[Recorded data]
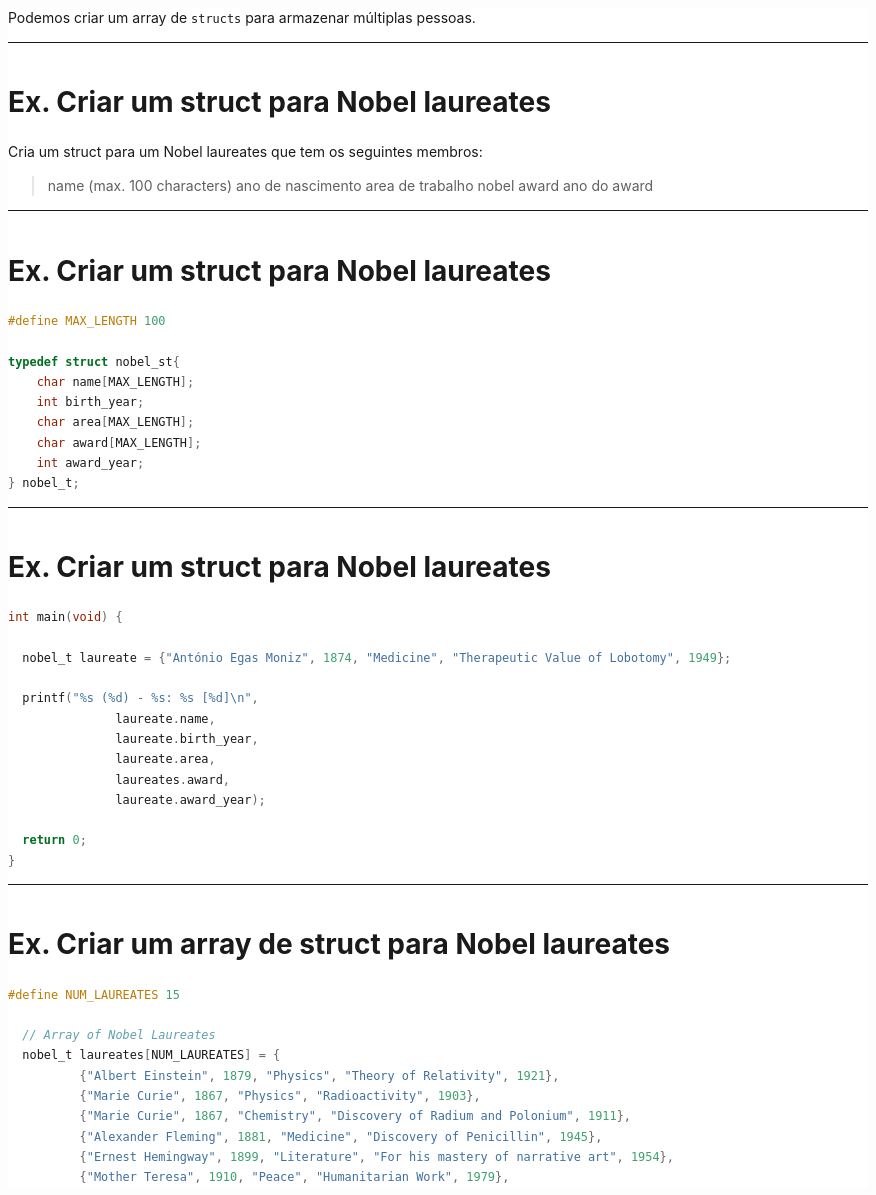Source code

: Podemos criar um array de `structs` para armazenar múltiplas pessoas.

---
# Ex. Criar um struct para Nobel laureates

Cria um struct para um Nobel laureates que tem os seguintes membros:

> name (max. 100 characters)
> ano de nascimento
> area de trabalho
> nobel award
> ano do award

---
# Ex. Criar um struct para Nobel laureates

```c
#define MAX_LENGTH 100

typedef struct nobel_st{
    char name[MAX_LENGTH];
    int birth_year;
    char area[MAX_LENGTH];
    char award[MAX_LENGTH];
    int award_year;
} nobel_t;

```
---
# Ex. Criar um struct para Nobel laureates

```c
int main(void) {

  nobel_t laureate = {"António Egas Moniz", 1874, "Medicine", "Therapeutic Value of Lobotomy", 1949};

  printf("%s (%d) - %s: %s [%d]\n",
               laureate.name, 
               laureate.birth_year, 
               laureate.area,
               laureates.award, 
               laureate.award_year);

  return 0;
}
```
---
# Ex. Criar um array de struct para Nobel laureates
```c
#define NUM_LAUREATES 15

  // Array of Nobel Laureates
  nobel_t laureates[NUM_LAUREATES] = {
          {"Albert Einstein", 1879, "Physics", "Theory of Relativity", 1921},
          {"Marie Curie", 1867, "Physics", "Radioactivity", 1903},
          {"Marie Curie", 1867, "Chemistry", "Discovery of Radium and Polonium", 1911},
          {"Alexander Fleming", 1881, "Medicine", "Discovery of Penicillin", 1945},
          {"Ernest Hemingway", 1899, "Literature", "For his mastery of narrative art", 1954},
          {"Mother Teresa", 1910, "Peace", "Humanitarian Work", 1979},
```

--

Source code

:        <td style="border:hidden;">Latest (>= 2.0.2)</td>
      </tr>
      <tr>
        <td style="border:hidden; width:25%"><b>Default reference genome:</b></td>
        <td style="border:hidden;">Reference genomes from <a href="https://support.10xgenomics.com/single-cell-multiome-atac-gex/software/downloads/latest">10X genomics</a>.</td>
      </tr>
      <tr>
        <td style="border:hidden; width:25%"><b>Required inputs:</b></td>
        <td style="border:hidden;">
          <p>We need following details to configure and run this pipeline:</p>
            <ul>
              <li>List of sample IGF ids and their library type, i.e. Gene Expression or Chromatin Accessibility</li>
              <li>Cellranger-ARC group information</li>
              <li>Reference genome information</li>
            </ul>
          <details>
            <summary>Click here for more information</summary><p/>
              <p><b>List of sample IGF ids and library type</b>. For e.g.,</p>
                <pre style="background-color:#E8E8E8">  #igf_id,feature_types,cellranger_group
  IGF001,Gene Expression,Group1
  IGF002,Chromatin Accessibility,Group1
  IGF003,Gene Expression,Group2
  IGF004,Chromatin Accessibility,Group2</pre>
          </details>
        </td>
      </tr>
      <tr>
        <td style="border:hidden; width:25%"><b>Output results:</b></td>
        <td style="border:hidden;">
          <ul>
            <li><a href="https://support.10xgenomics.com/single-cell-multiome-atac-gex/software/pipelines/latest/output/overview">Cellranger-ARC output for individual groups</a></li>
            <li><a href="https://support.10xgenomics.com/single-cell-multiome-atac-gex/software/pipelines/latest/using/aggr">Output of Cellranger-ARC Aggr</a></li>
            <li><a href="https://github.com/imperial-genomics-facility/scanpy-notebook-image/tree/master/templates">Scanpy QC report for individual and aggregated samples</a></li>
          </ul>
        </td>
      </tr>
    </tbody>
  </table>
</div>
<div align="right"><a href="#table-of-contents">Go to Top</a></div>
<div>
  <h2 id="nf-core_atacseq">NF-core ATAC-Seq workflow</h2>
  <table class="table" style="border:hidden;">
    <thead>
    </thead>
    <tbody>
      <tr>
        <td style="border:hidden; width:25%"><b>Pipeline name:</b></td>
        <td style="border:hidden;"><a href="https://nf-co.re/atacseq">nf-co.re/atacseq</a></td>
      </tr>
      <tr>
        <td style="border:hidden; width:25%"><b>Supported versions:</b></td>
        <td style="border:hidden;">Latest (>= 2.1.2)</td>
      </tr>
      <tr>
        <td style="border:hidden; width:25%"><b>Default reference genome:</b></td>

* * *

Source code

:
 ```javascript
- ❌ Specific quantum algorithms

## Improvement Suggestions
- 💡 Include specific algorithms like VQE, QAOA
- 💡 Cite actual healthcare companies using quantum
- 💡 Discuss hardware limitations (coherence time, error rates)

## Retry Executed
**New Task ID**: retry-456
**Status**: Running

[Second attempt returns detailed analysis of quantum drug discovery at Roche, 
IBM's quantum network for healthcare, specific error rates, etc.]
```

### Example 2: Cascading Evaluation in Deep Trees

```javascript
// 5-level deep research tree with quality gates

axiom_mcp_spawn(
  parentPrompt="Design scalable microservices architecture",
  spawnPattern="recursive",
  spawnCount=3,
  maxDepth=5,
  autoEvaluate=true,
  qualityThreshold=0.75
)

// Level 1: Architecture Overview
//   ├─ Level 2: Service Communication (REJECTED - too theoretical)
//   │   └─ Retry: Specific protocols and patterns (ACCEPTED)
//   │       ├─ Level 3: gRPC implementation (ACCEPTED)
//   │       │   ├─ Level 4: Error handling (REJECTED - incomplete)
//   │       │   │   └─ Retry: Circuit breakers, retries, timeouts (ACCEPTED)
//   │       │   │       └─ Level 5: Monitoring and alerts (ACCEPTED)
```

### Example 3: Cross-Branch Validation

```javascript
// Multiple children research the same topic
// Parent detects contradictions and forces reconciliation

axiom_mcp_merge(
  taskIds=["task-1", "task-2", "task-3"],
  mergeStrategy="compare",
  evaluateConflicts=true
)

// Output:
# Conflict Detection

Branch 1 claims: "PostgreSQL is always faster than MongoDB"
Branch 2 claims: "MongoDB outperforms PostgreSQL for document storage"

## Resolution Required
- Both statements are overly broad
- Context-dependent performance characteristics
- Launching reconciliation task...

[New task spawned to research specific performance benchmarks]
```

■ **REQUIRED ACTION**
When a line in the records contains the string "Gene", it counts; state how many lines count, with no other words.

■ **ANSWER TO THE PROBLEM**
3